Título: População elogia e país está em clima de ufanismo
Autor: Roberto Lameirinhas
Fonte: O Estado de São Paulo, 03/05/2006, Economia & Negócios, p. B9

A rotina retomada com a volta do feriado prolongado pôs fim ao carnaval que tomou conta do centro de La Paz após o anúncio da nacionalização dos hidrocarbonetos. Mas não ao orgulho dos bolivianos, particularmente dos pacenhos. "O presidente Evo Morales mostrou que tem a coragem necessária para resgatar nossa dignidade", diz o vendedor de jornais Carlos Apure, brandindo a manchete do diário de La Paz La Razón, que trazia a notícia do decreto. "Somos um país pobre e não podemos permitir que os países ricos continuem roubando nossos recursos naturais."

O clássico andino A mi patria, Bolivia - tocado à exaustão durante a concentração de segunda-feira na Praça Murillo, na frente do palácio presidencial - era ouvido em algumas barracas de ambulantes que vendem CDs piratas no centro da cidade. O proprietário de uma dessas bancas, que se identificou apenas como Luis, disse ter vendido oito desses discos até o começo da tarde de ontem. Normalmente, vende dois ou três por semana.
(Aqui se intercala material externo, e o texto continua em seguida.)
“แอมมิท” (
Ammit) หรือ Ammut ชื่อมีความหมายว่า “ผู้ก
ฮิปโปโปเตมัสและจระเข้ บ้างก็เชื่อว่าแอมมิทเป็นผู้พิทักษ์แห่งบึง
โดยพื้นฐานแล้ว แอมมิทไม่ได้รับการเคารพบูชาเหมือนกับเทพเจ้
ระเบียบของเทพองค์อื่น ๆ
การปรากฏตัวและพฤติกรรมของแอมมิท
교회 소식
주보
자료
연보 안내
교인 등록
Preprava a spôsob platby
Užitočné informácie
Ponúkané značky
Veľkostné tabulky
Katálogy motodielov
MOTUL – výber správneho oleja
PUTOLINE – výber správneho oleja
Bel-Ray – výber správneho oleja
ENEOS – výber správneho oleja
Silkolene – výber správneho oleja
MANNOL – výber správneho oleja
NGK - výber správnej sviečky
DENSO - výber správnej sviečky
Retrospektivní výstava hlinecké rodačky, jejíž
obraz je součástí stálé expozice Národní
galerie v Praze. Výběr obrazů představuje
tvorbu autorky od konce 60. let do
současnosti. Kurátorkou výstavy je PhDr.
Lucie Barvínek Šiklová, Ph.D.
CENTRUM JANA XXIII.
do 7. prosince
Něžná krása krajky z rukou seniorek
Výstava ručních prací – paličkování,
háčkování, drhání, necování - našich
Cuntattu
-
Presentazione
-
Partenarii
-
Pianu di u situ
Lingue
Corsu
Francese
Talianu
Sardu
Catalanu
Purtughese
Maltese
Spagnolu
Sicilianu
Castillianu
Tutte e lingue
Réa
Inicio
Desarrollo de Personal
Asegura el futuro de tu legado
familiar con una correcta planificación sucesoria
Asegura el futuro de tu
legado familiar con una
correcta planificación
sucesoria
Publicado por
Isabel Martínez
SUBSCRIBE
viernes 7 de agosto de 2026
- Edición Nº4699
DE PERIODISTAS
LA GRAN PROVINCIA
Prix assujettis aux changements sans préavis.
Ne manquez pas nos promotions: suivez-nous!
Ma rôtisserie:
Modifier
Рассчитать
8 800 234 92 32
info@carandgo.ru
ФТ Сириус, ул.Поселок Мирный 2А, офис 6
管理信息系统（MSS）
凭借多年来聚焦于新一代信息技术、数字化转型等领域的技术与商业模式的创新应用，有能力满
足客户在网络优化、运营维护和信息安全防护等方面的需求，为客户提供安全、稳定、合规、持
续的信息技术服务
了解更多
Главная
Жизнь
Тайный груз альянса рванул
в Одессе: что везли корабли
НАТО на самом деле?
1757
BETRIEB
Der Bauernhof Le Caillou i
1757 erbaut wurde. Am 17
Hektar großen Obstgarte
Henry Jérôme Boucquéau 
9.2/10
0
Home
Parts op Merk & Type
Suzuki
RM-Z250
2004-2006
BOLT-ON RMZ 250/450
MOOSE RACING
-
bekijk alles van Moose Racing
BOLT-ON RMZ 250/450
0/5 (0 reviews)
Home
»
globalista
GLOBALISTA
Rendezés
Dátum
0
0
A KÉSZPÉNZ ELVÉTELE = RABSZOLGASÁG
Se em Santa Cruz de la Sierra ou Tarija - regiões mais ricas e com economia mais dependente da presença das petroleiras estrangeiras - a receptividade da nacionalização não foi tão festejada, em La Paz praticamente não há voz dissonante. Como resultado do histórico de guerras sangrentas e conflitos sociais quase permanentes, o boliviano, em geral, é muito politizado. La Paz concentra a maior parte dos funcionários públicos do país e, por conseqüência, a economia da cidade depende de um Estado que se disponha a gastar muito com salários.

"A privatização neoliberal de Gonnie (apelido do ex-presidente Gonzalo Sánchez de Lozada) nos quebrou", afirma Patricia Maneche, estudante do Colégio Dom Bosco, na frente de uma barraquinha do Movimento ao Socialismo (MAS), partido de Evo. "Agora temos um presidente que já anunciou que o decreto dos hidrocarbonetos é só o começo e vamos recuperar todas as propriedades que Gonnie nos roubou para entregar aos gringos."

Ao mesmo tempo que Evo é saudado como grande salvador da pátria, Sánchez de Lozada - posto para correr da presidência em meio a violentos distúrbios em outubro de 2003 - é o demônio preferido dos pacenhos. "Nunca mais os corruptos traidores do povo boliviano voltarão a ocupar o palácio presidencial."